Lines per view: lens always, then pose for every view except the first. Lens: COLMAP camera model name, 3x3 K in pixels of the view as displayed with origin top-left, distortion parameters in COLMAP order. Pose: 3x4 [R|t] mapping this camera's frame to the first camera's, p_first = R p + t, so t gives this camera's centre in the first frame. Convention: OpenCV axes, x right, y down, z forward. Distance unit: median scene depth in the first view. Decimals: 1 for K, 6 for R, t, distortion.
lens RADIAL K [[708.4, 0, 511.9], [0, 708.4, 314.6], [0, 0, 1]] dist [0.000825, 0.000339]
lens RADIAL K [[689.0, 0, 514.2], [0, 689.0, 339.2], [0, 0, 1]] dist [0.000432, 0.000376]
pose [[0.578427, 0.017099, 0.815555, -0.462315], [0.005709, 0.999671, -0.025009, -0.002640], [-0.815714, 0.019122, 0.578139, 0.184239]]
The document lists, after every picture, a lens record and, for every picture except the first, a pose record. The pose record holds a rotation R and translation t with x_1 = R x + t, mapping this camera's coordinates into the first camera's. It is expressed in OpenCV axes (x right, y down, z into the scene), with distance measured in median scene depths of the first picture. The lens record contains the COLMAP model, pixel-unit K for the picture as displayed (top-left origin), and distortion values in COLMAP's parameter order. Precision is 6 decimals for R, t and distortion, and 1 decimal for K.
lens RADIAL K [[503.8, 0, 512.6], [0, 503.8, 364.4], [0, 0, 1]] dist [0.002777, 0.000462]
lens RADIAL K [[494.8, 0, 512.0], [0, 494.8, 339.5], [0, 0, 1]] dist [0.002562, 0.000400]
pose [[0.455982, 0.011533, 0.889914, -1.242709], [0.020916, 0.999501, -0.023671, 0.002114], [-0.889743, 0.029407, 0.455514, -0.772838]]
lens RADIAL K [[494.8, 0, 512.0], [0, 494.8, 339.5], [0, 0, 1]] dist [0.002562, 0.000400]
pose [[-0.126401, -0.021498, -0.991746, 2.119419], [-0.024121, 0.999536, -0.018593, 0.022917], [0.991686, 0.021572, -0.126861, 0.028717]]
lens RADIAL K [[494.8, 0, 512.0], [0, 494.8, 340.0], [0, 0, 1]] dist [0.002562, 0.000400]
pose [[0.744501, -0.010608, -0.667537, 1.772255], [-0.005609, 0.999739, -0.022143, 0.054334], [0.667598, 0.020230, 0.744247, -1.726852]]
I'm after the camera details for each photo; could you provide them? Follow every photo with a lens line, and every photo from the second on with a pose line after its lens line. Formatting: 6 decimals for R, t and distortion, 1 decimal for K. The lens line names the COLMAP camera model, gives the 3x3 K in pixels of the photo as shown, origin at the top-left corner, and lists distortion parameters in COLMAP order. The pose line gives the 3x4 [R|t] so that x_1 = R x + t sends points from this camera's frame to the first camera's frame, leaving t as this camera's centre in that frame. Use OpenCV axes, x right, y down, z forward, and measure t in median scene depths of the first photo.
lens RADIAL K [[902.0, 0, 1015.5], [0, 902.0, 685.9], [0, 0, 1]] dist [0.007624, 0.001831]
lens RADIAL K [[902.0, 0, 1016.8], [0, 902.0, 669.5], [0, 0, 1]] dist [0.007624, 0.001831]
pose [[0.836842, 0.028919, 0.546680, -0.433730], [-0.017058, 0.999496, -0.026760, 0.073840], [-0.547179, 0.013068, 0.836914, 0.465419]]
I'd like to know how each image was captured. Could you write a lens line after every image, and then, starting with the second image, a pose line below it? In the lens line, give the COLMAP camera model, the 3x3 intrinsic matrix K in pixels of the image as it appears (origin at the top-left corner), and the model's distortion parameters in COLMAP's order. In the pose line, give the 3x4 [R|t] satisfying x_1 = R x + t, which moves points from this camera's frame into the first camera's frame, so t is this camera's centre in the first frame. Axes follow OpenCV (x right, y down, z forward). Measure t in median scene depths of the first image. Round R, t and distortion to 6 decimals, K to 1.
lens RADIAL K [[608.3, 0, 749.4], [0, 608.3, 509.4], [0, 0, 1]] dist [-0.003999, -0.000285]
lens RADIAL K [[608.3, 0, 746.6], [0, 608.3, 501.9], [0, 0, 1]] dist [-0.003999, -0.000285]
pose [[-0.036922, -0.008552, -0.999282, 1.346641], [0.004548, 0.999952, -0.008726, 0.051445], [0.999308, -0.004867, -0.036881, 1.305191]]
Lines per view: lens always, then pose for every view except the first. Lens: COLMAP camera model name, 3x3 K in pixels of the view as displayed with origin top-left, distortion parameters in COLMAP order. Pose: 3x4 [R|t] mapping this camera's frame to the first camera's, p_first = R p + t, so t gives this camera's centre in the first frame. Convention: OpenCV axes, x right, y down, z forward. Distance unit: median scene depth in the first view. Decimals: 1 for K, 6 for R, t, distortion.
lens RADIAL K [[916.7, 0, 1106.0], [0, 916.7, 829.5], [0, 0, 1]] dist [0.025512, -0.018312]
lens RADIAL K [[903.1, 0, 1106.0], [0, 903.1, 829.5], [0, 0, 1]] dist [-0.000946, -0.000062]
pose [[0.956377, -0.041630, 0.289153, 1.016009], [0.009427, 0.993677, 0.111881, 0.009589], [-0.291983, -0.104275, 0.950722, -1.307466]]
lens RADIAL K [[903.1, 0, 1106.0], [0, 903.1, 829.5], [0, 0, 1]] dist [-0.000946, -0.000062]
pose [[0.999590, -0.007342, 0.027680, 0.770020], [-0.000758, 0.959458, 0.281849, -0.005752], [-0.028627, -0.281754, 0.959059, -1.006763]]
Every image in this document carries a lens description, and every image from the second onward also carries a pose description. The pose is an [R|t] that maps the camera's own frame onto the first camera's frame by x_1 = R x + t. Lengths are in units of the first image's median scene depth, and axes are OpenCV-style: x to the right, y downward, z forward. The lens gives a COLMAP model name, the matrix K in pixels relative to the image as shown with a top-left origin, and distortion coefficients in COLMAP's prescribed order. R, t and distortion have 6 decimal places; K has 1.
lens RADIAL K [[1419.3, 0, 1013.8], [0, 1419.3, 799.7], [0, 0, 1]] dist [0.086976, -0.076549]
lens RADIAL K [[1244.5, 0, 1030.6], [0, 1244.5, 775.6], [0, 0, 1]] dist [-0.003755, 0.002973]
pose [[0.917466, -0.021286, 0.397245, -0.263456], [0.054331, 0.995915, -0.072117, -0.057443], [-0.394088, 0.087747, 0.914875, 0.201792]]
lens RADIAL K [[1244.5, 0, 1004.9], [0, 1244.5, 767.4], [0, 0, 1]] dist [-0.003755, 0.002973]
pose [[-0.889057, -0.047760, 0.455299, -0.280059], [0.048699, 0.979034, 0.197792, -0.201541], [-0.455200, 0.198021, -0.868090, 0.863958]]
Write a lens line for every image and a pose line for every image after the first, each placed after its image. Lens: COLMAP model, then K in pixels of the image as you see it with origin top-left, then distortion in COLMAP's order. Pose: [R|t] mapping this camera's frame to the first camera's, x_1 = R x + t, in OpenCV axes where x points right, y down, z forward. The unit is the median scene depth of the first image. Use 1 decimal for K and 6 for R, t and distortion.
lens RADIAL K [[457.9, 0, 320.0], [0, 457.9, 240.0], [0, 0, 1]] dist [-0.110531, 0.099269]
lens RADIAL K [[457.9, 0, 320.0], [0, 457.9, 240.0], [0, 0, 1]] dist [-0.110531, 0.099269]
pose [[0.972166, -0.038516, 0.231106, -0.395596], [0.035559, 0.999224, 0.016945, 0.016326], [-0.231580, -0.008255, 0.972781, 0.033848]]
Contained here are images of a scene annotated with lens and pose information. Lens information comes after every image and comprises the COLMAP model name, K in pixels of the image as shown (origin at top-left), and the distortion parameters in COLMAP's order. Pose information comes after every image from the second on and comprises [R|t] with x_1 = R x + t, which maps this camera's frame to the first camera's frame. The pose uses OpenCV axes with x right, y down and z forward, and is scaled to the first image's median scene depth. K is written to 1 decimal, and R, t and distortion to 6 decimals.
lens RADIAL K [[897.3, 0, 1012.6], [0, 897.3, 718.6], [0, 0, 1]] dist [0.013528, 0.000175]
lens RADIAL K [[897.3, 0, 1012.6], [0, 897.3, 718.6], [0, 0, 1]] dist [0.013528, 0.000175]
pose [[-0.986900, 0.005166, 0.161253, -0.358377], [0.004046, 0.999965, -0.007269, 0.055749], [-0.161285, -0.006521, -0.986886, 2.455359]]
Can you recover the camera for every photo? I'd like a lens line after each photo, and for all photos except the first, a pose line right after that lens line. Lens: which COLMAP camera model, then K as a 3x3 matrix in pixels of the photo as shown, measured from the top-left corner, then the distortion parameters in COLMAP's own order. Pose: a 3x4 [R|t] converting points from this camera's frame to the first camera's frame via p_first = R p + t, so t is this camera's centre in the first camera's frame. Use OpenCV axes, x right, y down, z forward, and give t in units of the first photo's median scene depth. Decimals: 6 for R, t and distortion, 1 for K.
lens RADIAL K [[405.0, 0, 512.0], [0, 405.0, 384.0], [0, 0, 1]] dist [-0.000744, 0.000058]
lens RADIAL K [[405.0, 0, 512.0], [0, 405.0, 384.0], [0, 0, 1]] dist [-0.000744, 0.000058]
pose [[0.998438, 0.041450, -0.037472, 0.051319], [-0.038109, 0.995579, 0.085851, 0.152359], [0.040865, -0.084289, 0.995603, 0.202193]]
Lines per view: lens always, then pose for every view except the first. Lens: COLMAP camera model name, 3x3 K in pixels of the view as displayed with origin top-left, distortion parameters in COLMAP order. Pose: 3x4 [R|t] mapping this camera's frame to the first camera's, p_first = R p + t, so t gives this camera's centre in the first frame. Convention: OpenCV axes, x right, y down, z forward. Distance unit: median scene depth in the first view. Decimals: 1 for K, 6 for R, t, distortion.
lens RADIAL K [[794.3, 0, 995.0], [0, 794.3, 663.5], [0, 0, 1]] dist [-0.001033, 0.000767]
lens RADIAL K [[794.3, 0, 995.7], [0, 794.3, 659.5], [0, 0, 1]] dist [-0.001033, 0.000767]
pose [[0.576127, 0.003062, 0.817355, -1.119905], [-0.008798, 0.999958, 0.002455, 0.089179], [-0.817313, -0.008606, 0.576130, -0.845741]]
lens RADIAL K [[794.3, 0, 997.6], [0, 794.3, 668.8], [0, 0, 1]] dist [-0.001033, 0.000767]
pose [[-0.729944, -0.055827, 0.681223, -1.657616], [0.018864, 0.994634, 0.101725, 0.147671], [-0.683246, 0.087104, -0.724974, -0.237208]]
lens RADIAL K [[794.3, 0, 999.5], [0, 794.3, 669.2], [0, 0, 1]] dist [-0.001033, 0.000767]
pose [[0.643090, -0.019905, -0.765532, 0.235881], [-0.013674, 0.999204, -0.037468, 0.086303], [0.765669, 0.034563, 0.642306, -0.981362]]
────────────────
• WHAT YOU WILL DO:
Rewrite the listing lines starting with the line that contains "Every image in" and going on through the line that contains "0.198021, -0.868090, 0.863958]]", replacing "lens description" with "lens record" and leaving everything else unchanged. Give only those lines.

• WRITTEN SOLUTION:
Every image in this document carries a lens record, and every image from the second onward also carries a pose description. The pose is an [R|t] that maps the camera's own frame onto the first camera's frame by x_1 = R x + t. Lengths are in units of the first image's median scene depth, and axes are OpenCV-style: x to the right, y downward, z forward. The lens gives a COLMAP model name, the matrix K in pixels relative to the image as shown with a top-left origin, and distortion coefficients in COLMAP's prescribed order. R, t and distortion have 6 decimal places; K has 1.
lens RADIAL K [[1419.3, 0, 1013.8], [0, 1419.3, 799.7], [0, 0, 1]] dist [0.086976, -0.076549]
lens RADIAL K [[1244.5, 0, 1030.6], [0, 1244.5, 775.6], [0, 0, 1]] dist [-0.003755, 0.002973]
pose [[0.917466, -0.021286, 0.397245, -0.263456], [0.054331, 0.995915, -0.072117, -0.057443], [-0.394088, 0.087747, 0.914875, 0.201792]]
lens RADIAL K [[1244.5, 0, 1004.9], [0, 1244.5, 767.4], [0, 0, 1]] dist [-0.003755, 0.002973]
pose [[-0.889057, -0.047760, 0.455299, -0.280059], [0.048699, 0.979034, 0.197792, -0.201541], [-0.455200, 0.198021, -0.868090, 0.863958]]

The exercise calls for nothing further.